Since the attached sensors and thermal imaging are limited to the cell surface, it is not possible to fully investigate the TR and the processes that mainly take place inside the cell. As mentioned above, high-speed X-ray radiography allows these processes to be investigated. The resulting images enable an examination of the internal structural damage, the propagation of the TR as well as the collapse of the electrolyte layers and the progression of structural decomposition. Fig. 5 shows examples of images from the high-speed X-ray recordings for experiments Exp.1 (a), Exp.2 (b) and Exp.3 (c). These series of images clearly show the structural changes inside the cell due to the TR. The complete recordings are to be found in the supporting information. These recordings allow a comprehensive and powerful interpretation of the internal processes, with the additional measurement equipment available to monitor the chamber in the relative time sequence of the TR and the processes taking place before and after. Time synchronization allows the time range of the X-ray images to be assigned to the temperature data, as shown in Fig. 5(d). A similar comparison with the thermal images is also possible. This enables extensive investigation of the internal cell processes involved in TR and multi-cell propagation.

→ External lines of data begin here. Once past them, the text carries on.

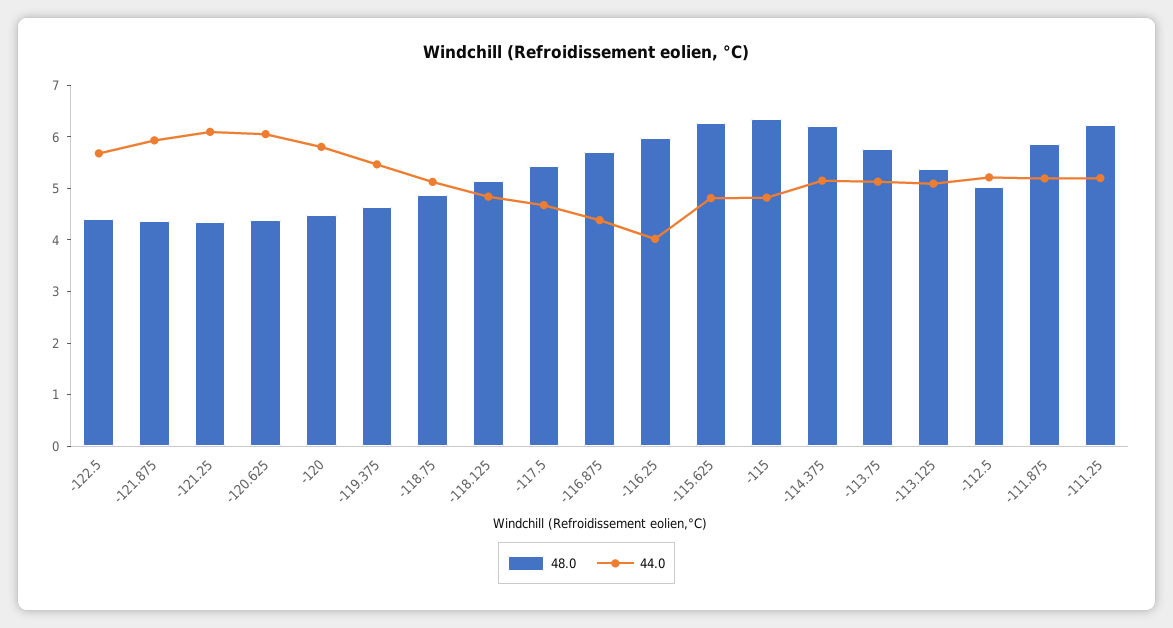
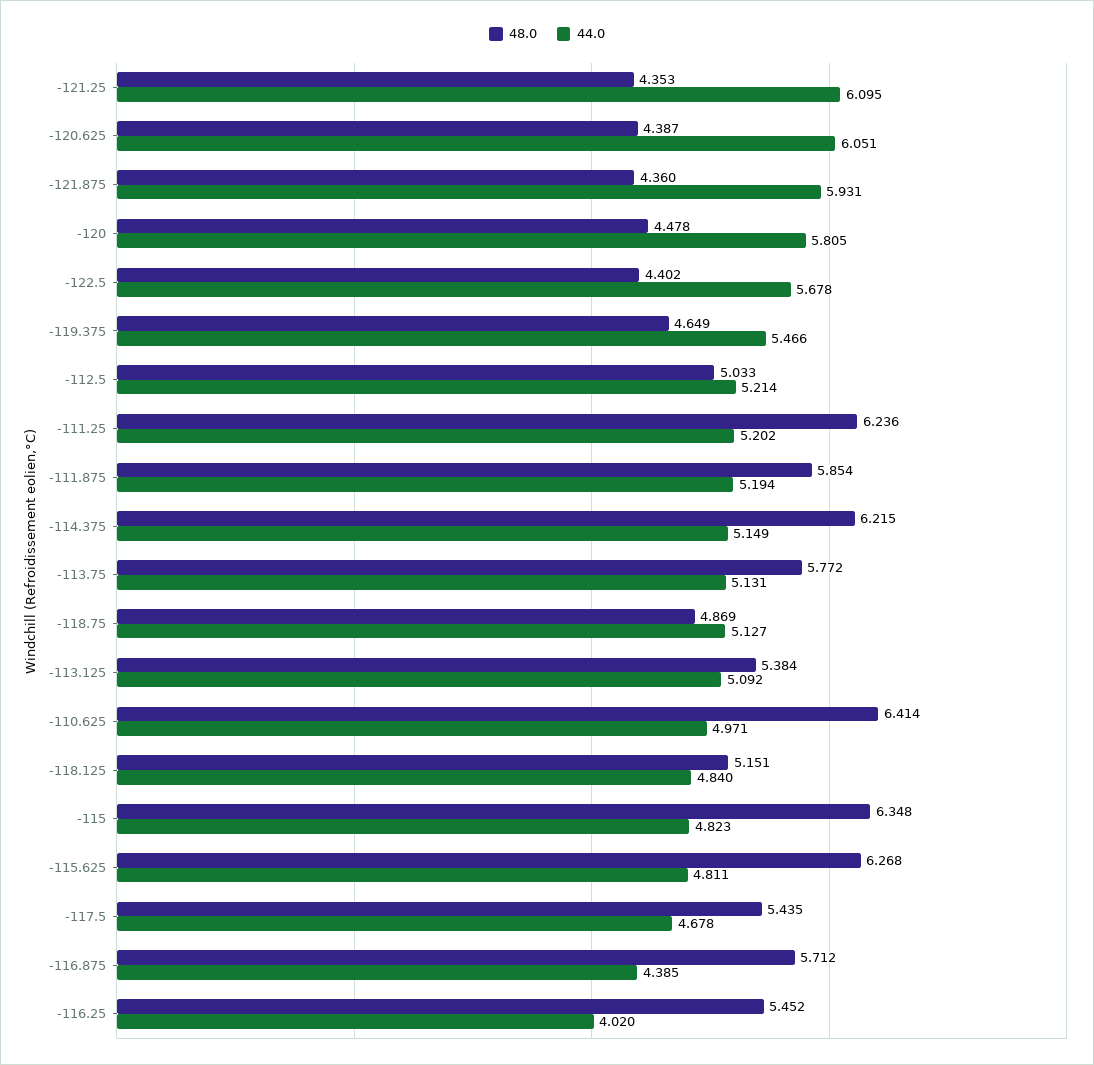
  {
    "48.0": {
      "-122.5": 4.402,
      "-121.875": 4.36,
      "-121.25": 4.353,
      "-120.625": 4.387,
      "-120": 4.478,
      "-119.375": 4.649,
      "-118.75": 4.869,
      "-118.125": 5.151,
      "-117.5": 5.435,
      "-116.875": 5.712,
-     "-116.25": 6,
+     "-116.25": 5.452,
      "-115.625": 6.268,
      "-115": 6.348,
      "-114.375": 6.215,
      "-113.75": 5.772,
      "-113.125": 5.384,
      "-112.5": 5.033,
      "-111.875": 5.854,
-     "-111.25": 6.236
+     "-111.25": 6.236,
+     "-110.625": 6.414
    },
    "44.0": {
      "-122.5": 5.678,
      "-121.875": 5.931,
      "-121.25": 6.095,
      "-120.625": 6.051,
      "-120": 5.805,
      "-119.375": 5.466,
      "-118.75": 5.127,
      "-118.125": 4.84,
      "-117.5": 4.678,
      "-116.875": 4.385,
      "-116.25": 4.02,
      "-115.625": 4.811,
      "-115": 4.823,
      "-114.375": 5.149,
      "-113.75": 5.131,
      "-113.125": 5.092,
      "-112.5": 5.214,
      "-111.875": 5.194,
-     "-111.25": 5.202
+     "-111.25": 5.202,
+     "-110.625": 4.971
    }
  }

Figure 5 Example images from the high-speed X-ray recording. In Exp.1 (a) the cell was punctured directly with the nail, Exp.2 (b) and Exp.3 (c) show the cells directly under a punctured cell, which also entered a TR due to the temperature rise of the first TR. The setup of the images in (c) differs from that of (a) and (b) by a larger magnification factor (5×), resulting in a pixel size of approximately 4 µm. The images demonstrate the effects of a TR on the internal cell structure. To time the high-speed X-ray images in the abuse process, the images from Exp.1 and Exp.2 are plotted with the temperature data in (d). This facilitates the extraction of complex interrelationships across the entire process.

5. Conclusion

A battery testing chamber is presented that allows lithium-ion battery failures to be investigated at the ID19 X-ray imaging facility. The chamber was designed to withstand the resulting exothermic reaction of a TR including fire, tolerate a significant pressure rise without containment failure, dissipate toxic gases and particles, and additionally provide the ability to suppress a fire by purging with inert gas. The setup allows one to carry out conventional tests with one triggered battery as well as propagation tests with multiple batteries. Furthermore, the setup enables simultaneous observation of the experiment with a variety of complementary in situ measurement methods. In addition to radiography, temperature and voltage measurements as well as thermal imaging are currently possible, and further extensions to the test setup are planned, including the implementation of a rotation stage to allow for in situ tomography. A setup-specific software was developed and implemented to allow easy synchronization of the results to facilitate a holistic approach to the analysis of the heterogeneous data. The results demonstrate that the battery testing chamber is capable of combining different measurement methods and therefore allows analysis of processes of different types, timescales and length scales during the abuse process. This will enable a multi-physics approach, which is needed for in-depth understanding of the processes inside a cell during TR. The evaluated data from the first measurement campaign confirm that the testing chamber is capable of providing these meaningful insights into the internal process of TR and multi-cell propagation of current and future energy-storage devices.